The Canada Revenue Agency (CRA) has announced several changes that will come into effect on January 1, 2026. At the top of the list is the long-anticipated increase to the capital gains inclusion rate, but there are also important updates to the Lifetime Capital Gains Exemption (LCGE) and Employment Insurance (EI) program. Whether you’re an individual investor, a business owner, or an employer, these adjustments could have a direct impact on your financial planning.
The Capital Gains Inclusion Rate
The capital gains inclusion rate determines how much of your profit from selling investments, property, or other assets is counted as taxable income. For decades, Canadians have been used to an inclusion rate of 50 percent. Starting in 2026, that will change.
For individuals, the first $250,000 in capital gains each year will remain taxed at the current 50 percent rate. However, any gains above that threshold will be subject to a two-thirds inclusion rate (66.67 percent). For corporations and most trusts, the new two-thirds rate will apply to all capital gains, without the $250,000 buffer.
This adjustment was initially scheduled to take effect in mid-2024, but the government postponed it to January 1, 2026, giving taxpayers and advisors more time to prepare. Still, for those anticipating large sales of property, investments, or business shares, the change could mean a higher tax bill unless planning is done ahead of time.
The Lifetime Capital Gains Exemption
Not all the news is about paying more tax. The Lifetime Capital Gains Exemption (LCGE), which applies to certain sales of small business shares, farms, and fishing properties, saw an increase in 2024 to $1.25 million. Starting in 2026, the exemption will once again be indexed to inflation, meaning the limit will gradually increase each year.
For entrepreneurs and family business owners, this is a valuable tool to help reduce taxes when it comes time to sell.
Employment Insurance Updates
Another change on the horizon affects employers and employees.
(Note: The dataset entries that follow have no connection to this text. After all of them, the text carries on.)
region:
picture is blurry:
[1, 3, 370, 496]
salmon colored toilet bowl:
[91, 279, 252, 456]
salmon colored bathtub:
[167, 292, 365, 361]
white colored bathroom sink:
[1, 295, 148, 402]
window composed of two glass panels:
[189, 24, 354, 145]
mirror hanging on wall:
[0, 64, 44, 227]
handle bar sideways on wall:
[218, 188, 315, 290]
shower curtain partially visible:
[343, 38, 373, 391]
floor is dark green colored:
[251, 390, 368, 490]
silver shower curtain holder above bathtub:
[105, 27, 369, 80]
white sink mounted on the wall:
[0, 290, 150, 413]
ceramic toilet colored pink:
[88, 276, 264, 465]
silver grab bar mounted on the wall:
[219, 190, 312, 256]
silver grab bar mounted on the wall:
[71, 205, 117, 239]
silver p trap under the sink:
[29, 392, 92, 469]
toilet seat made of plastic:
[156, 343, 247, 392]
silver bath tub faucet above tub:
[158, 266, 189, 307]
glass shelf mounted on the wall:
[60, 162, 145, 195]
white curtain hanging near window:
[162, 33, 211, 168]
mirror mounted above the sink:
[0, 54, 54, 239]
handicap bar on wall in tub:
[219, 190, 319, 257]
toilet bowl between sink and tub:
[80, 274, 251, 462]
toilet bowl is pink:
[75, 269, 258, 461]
Beginning in 2026, the maximum amount of insurable earnings under the Employment Insurance (EI) program will rise to $68,900, while the premium rate will be set at $1.63 per $100 of insurable earnings.
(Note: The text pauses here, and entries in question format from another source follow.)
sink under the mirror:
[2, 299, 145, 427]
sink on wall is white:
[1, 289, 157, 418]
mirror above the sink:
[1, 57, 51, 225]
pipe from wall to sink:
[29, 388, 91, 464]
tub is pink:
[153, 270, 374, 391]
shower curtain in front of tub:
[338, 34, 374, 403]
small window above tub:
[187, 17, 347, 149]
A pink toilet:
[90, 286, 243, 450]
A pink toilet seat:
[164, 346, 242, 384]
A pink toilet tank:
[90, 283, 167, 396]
For employees, this means slightly higher EI deductions from paycheques. For employers, payroll costs will also increase, making it important to factor these adjustments into upcoming budgets.
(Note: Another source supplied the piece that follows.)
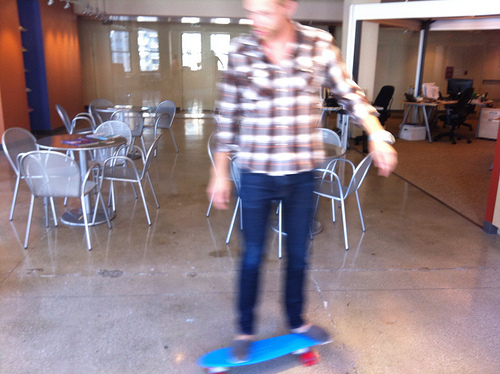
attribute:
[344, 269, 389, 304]
tile — tan, square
Behind the Scenes at the CRA
Part of the reason for the delayed rollout of these changes was the CRA’s effort to modernize its internal systems. Throughout 2025, these updates caused some delays and even extensions for certain 2024 tax filings. By 2026, the expectation is that these systems will be ready to handle the new rules more smoothly.
Looking Ahead
The biggest takeaway is that the tax landscape will look different in 2026. The increase to the capital gains inclusion rate is the most significant shift, particularly for high-income earners, corporations, and trusts. At the same time, the return of LCGE indexation provides some welcome relief for entrepreneurs, while EI adjustments are a reminder for employers to revisit payroll plans.
If you’re considering selling investments, property, or a business in the near future, it may be worth reviewing your options before these changes come into effect. A proactive strategy could help you reduce your tax exposure and take advantage of existing rules while they last.